**TASK TO CARRY OUT:** Give the number of lines in the records below that hold "Moto"; nothing else is needed.

Items from a dataset

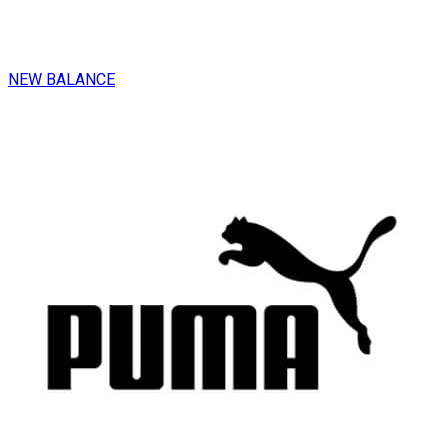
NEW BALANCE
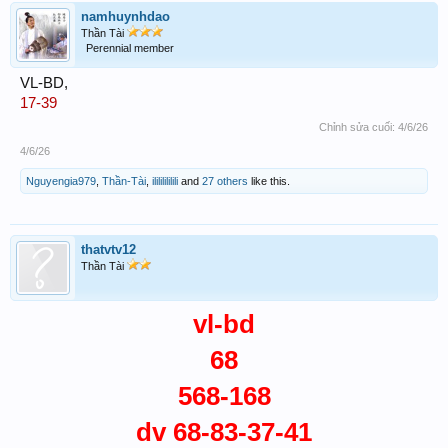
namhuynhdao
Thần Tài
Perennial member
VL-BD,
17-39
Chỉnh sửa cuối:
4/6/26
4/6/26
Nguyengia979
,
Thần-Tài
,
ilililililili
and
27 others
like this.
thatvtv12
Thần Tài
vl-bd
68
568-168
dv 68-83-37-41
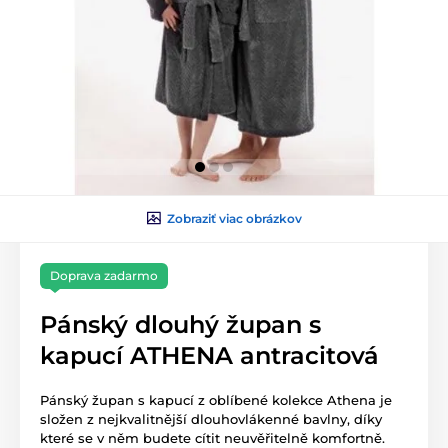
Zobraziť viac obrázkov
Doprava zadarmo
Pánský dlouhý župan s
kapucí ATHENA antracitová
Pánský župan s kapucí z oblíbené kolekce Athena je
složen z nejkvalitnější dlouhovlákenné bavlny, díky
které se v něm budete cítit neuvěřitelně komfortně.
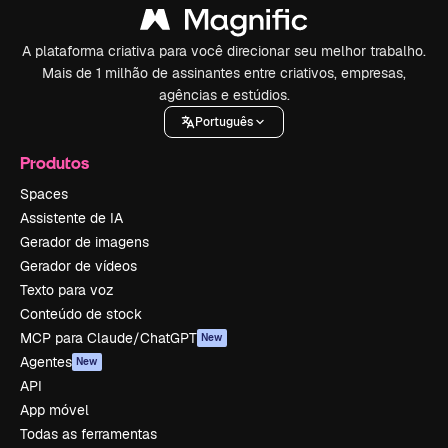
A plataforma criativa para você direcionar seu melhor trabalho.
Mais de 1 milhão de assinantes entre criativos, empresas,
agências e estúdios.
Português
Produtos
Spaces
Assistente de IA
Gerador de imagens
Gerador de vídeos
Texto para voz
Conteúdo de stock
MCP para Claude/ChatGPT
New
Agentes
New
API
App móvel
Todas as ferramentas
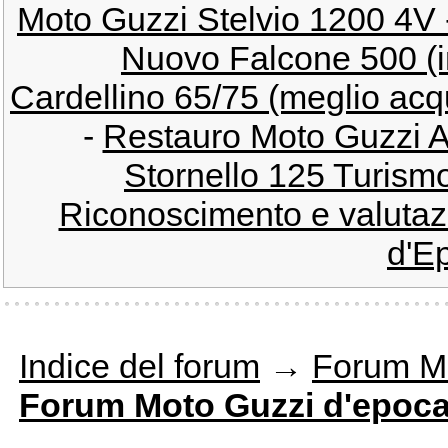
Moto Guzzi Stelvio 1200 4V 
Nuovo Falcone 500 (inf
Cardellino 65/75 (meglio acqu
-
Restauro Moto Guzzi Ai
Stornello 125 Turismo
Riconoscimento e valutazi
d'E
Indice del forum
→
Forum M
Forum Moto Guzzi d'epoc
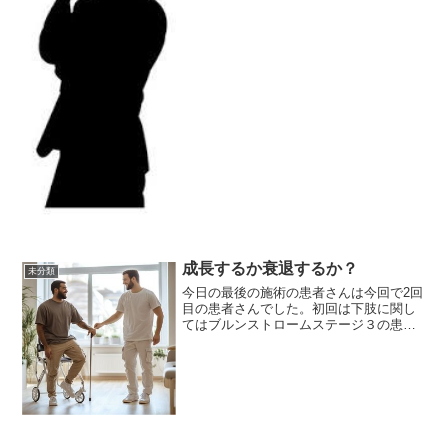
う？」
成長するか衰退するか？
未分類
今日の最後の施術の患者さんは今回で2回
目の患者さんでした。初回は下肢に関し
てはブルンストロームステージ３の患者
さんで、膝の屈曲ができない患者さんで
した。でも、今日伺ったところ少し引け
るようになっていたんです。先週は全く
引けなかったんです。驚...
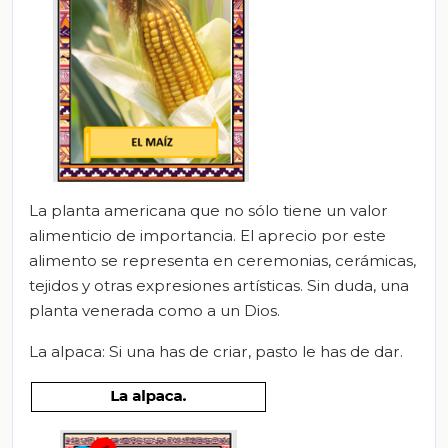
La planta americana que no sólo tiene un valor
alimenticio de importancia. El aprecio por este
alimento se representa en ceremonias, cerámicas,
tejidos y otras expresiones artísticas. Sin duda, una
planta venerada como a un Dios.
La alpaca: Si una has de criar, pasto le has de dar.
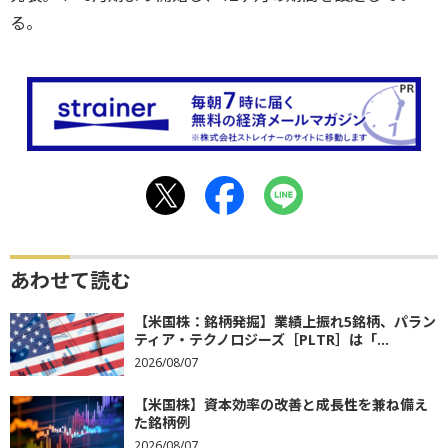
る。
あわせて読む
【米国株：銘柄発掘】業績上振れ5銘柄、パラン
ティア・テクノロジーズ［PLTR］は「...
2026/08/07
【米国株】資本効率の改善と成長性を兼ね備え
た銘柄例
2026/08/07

**WRITTEN SOLUTION:** 3